Opinion
May 28, 1996
Appeal from the Supreme Court, Westchester County (Lefkowitz, J.).
Ordered that the judgment is affirmed, with costs.
"`"`A verdict in favor of a defendant should not be set aside as against the weight of the credible evidence unless the preponderance in favor of the plaintiff was so great that the finding in favor of the defendant could not have been reached upon any fair interpretation of the evidence'"'" ( Ciotti v. New York Hosp., 221 A.D.2d 581; Cerasuoli v. Brevetti, 166 A.D.2d 403, 404; Olsen v. Chase Manhattan Bank, 10 A.D.2d 539, affd 9 N.Y.2d 829; Nicastro v. Park, 113 A.D.2d 129).
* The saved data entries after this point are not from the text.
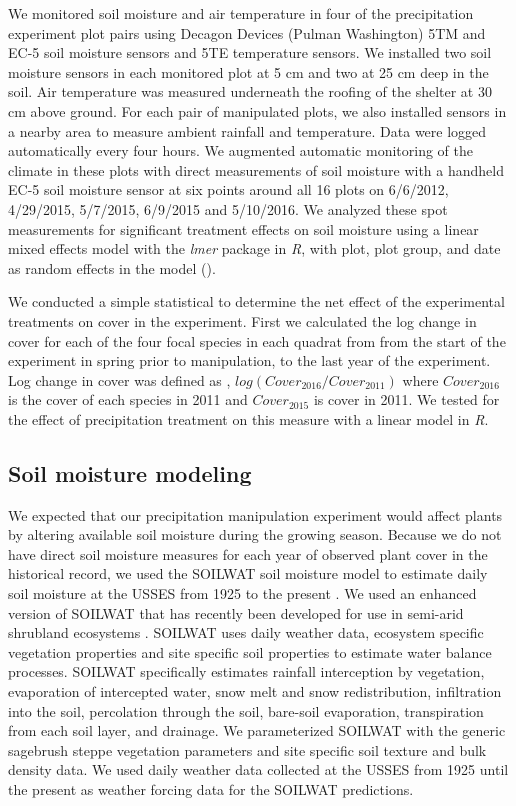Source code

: \documentclass[11pt]{article}
\begin{document}
\begin{doublespacing}
We monitored soil moisture and air temperature in four of the precipitation experiment plot pairs using Decagon Devices (Pulman Washington) 5TM and EC-5 soil moisture sensors and 5TE temperature sensors.  We installed two soil moisture sensors in each monitored plot at 5 cm and two at 25 cm deep in the soil.  Air temperature was measured underneath the roofing of the shelter at 30 cm above ground. For each pair of manipulated plots, we also installed sensors in a nearby area to measure ambient rainfall and temperature. Data were logged automatically every four hours. We augmented automatic monitoring of the climate in these plots with direct measurements of soil moisture with a handheld EC-5 soil moisture sensor at six points around all 16 plots on 6/6/2012, 4/29/2015, 5/7/2015, 6/9/2015 and 5/10/2016. We analyzed these spot measurements for significant treatment effects on soil moisture using a linear mixed effects model with the \textit{lmer} package in \textit{R}, with plot, plot group, and date as random effects in the model (\citep{bates_fitting_2015}).    

We conducted a simple statistical to determine the net effect of the experimental treatments on cover in the experiment. First we calculated the log change in cover for each of the four focal species in each quadrat from from the start of the experiment in spring prior to manipulation, to the last year of the experiment. Log change in cover was defined as , $log(Cover_{2016}/Cover_{2011})$ where $Cover_{2016}$ is the cover of each species in 2011 and $Cover_{2015}$ is cover in 2011. We tested for the effect of precipitation treatment on this measure with a linear model in \textit{R}.

\subsection*{Soil moisture modeling}

We expected that our precipitation manipulation experiment would affect plants by altering available soil moisture during the growing season.  Because we do not have direct soil moisture measures for each year of observed plant cover in the historical record, we used the SOILWAT soil moisture model to estimate daily soil moisture at the USSES from 1925 to the present \citep{sala_long-term_1992}. We used an enhanced version of SOILWAT that has recently been developed for use in semi-arid shrubland ecosystems \citep{bradford_ecohydrology_2014}. SOILWAT uses daily weather data, ecosystem specific vegetation properties and site specific soil properties to estimate water balance processes. SOILWAT specifically estimates rainfall interception by vegetation, evaporation of intercepted water, snow melt and snow redistribution, infiltration into the soil, percolation through the soil, bare-soil evaporation, transpiration from each soil layer, and drainage. We parameterized SOILWAT with the generic sagebrush steppe vegetation parameters and site specific soil texture and bulk density data. We used daily weather data collected at the USSES from 1925 until the present as weather forcing data for the SOILWAT predictions.  


\end{doublespacing}
\end{document}
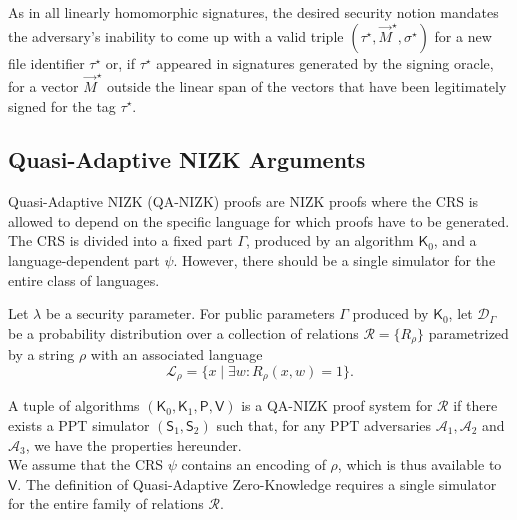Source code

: \documentclass[10pt]{llncs}
\newcommand{\A}{\mathcal{A}}
\newcommand{\D}{\mathcal{D}}
\newcommand{\PP}{\mathsf{P}}
\newcommand{\VV}{\mathsf{V}}
\newcommand{\K}{\mathsf{K}}
\newcommand{\SIM}{\mathsf{S}}
\begin{document}
As in all linearly homomorphic signatures, the desired security notion
mandates the adversary's inability to come up with a valid triple
$(\tau^\star,\vec{M}^\star,\sigma^\star)$ for a new file identifier
$\tau^\star$ or, if $\tau^\star$ appeared in signatures generated by
the signing oracle, for a vector $\vec{M}^\star$ outside the linear
span of the vectors that have been legitimately signed for the tag
$\tau^\star$.



\subsection{Quasi-Adaptive NIZK Arguments}  \label{QA-NIZK}

Quasi-Adaptive NIZK (QA-NIZK) proofs \cite{DBLP:conf/asiacrypt/JutlaR13} are NIZK proofs where the CRS is
allowed to depend on the specific language for which proofs have to be
generated. The CRS is divided into a fixed part $\Gamma$, produced by
an algorithm $\K_0$, and a language-dependent part $\psi$. However,
there should be a single simulator for the entire class of languages.

Let $\lambda$ be a security parameter. For public parameters $\Gamma$
produced by $\K_0$, let $\mathcal{\D}_{\Gamma}$ be a probability
distribution over a collection of relations $\mathcal{R}=\{R_{\rho}\}$
parametrized by a string $\rho$ with an associated language
$$\mathcal{L}_{\rho}=\{x \mid \exists w : R_{\rho}(x,w)=1\}.$$

A tuple
of algorithms $(\K_0,\K_1,\PP,\VV)$ is a QA-NIZK proof system for
$\mathcal{R}$ if there exists a PPT simulator $(\SIM_1,\SIM_2)$ such
that, for any PPT adversaries $\A_1,\A_2$ and $\A_3$, we have the
 properties hereunder. \\
\indent 
We assume that the CRS $\psi$ contains an encoding of $\rho$, which is
thus available to $\VV$.  The definition of Quasi-Adaptive
Zero-Knowledge requires a single simulator for the entire family of
relations $\mathcal{R}$.
	  
\end{document}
Here, the jury was entitled to accept the testimony of the witnesses who actually observed the allegedly defective stair rail prior to the accident, but did not observe any corrosion. Thus, it cannot be said that the verdict in the defendants' favor could not have been reached by a fair interpretation of the evidence.
Furthermore, we find that the videotape of the allegedly defective stair rail, taken three days after the accident, constituted cumulative evidence, and its exclusion was at most harmless error ( see, Tannen v. Long Is. R.R., 215 A.D.2d 745; Walker v. State of New York, 111 A.D.2d 164, 165). Balletta, J.P., Miller, Sullivan and Copertino, JJ., concur.